> _AIM OF THE EXERCISE_
Across the entries below, work out how many lines contain "håret". Respond with the number and no other text.

> _EXCERPTED DATA_
##############################
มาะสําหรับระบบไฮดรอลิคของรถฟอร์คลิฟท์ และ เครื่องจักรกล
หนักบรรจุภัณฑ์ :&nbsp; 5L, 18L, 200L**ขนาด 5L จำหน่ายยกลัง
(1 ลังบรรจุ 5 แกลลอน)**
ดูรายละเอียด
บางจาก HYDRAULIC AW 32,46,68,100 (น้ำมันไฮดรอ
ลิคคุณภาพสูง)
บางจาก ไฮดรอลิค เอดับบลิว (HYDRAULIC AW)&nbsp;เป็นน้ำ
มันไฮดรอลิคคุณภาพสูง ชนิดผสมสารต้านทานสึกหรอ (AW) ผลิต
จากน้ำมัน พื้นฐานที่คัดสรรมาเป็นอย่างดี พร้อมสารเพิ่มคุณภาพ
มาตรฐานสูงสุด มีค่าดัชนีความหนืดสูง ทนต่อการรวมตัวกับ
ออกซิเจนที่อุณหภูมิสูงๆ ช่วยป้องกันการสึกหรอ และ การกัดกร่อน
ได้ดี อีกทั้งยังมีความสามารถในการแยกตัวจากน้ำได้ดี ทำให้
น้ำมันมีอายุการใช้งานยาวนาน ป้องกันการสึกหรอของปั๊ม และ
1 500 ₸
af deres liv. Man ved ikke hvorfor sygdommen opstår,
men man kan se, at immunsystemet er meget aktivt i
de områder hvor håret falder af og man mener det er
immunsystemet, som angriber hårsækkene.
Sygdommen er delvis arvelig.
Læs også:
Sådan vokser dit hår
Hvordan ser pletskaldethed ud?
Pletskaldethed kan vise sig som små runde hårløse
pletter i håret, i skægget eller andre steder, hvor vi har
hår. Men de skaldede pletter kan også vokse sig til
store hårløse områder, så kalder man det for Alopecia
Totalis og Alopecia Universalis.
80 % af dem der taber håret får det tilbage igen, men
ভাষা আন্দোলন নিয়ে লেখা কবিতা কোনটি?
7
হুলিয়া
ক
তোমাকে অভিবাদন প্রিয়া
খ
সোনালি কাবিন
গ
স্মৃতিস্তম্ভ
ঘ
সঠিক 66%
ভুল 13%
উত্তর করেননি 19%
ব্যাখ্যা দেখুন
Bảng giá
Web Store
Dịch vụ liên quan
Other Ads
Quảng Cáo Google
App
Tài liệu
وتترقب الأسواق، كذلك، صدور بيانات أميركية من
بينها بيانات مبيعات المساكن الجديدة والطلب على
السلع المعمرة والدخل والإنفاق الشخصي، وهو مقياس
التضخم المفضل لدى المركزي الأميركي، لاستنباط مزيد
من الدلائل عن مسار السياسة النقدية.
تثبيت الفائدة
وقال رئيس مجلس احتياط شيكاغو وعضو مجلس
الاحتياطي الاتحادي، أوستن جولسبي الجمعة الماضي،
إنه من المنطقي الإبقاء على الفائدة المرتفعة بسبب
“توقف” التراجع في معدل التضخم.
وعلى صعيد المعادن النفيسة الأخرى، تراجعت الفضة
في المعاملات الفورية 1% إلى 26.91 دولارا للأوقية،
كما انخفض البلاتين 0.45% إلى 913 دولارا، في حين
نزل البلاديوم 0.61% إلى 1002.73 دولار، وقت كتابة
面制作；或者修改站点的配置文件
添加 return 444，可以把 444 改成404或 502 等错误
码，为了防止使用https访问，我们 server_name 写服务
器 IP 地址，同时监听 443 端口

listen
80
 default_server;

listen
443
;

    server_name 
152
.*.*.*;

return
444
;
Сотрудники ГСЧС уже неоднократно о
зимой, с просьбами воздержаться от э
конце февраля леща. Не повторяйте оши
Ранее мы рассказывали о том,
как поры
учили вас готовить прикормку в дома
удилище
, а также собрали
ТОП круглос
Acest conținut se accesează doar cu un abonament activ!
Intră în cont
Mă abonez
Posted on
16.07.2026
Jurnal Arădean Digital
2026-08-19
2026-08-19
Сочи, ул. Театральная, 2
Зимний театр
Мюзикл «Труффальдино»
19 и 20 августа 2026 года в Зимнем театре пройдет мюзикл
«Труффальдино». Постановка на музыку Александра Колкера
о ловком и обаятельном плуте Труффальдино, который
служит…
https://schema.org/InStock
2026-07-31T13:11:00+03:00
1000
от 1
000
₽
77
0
##############################
> _SOLUTION TO THIS TASK_
3